The three staples of training like a champion in my opinion are:

  • Explosive warm-ups: when warming up the core lifts, every rep needs to be performed as explosive as possible. Performing repetitions slow only teaches you to be slow and when it comes time to move heavy weight you’ll be slow. “Practice the way you perform,” right? The gym is your practice so always be in the mentality that whatever it is that you do there reflects how you perform when it’s game time. Recently I attended a seminar with Glenn Pendlay and he brought along his athlete and national champion, Travis Cooper. Travis did a demonstration for us and ended up doing a 330 pound snatch and a 405 pound clean and jerk. The craziest part is that his 135 pound snatch and 135 clean and jerk looked exactly like his 330/405 lift. Create habits early on and teach the body to be aggressive and explosive at all times.

  • Visualization: picture yourself doing the lift. If you can’t mentally see yourself doing the lift your confidence will be crushed the moment you unload the bar.

  • Perform your ritual every set: YouTube a bunch of successful lifters and you’ll notice a pattern. They all perform a ritual before the lift and they consistently do so every-freakin-time. Does this mean bring your mayan bracelet and do the dougie before every lift? No. You have to repeat over and over and over again approaching the barbell the same exact way. Have the same stare into oblivion and ignite the fire in your chest.
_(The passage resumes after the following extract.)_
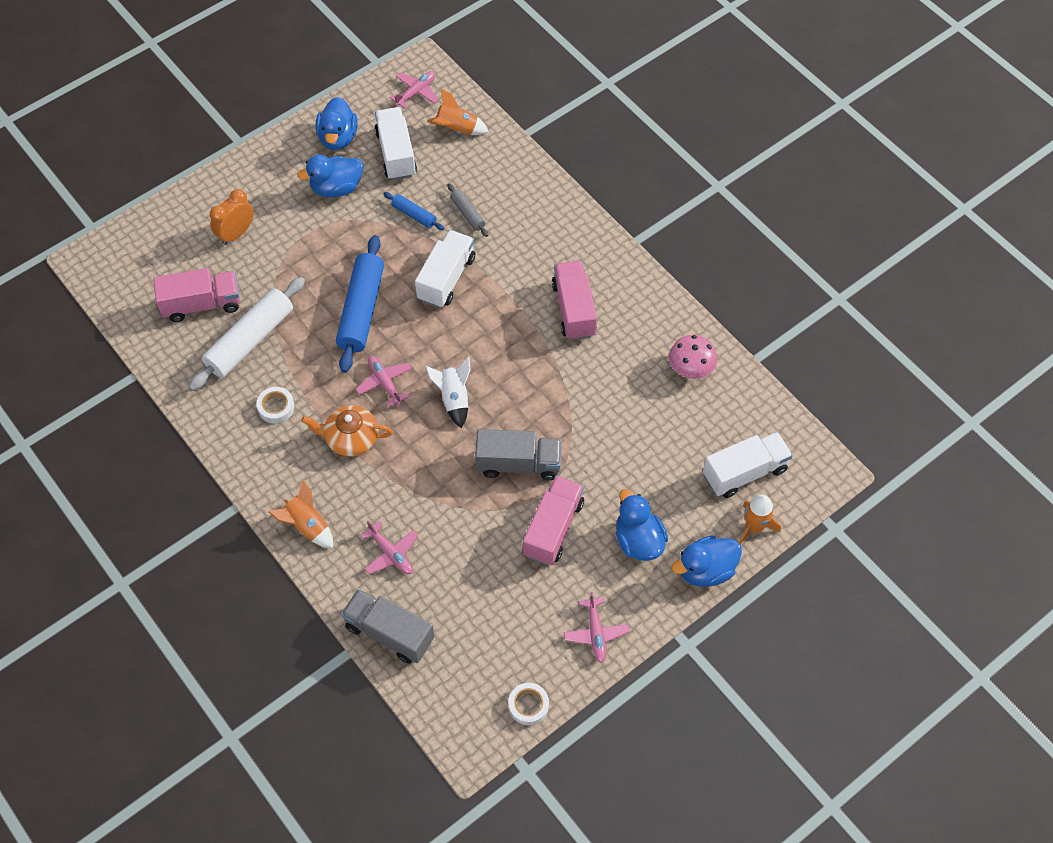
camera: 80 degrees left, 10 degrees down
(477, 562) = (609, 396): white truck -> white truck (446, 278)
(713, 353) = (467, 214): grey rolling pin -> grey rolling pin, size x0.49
Engage in visual warfare with a barbell that just wants to prove how much you suck at fighting gravity.

Being a successful strength athlete means you need to create habits. Strong habits lead to strong lifts which leads to a successful lifting career. You want to be at the top? Train like you’re already at the top. You want to add 100 pounds to your total by next year? Plan for it, then attack your strategy. Success in anything requires determination, consistency and patience along the way. Plan, prepare, attack and be ready to climb higher and higher on the podium.





Coburn, Jared W., and Moh H. Malek. NSCA’s Essentials of Personal Training. Champaign, IL: Human Kinetics, 2012. 347-88. Print.

Everett, Greg. Olympic Weightlifting: A Complete Guide for Athletes & Coaches. [Calif.]: Catalyst Athletics, 2009. 31-39. Print.

“Low on Sleep? Stop Computing before Bed – The Week.” The Week. N.p., n.d. Web. 08 Aug. 2013.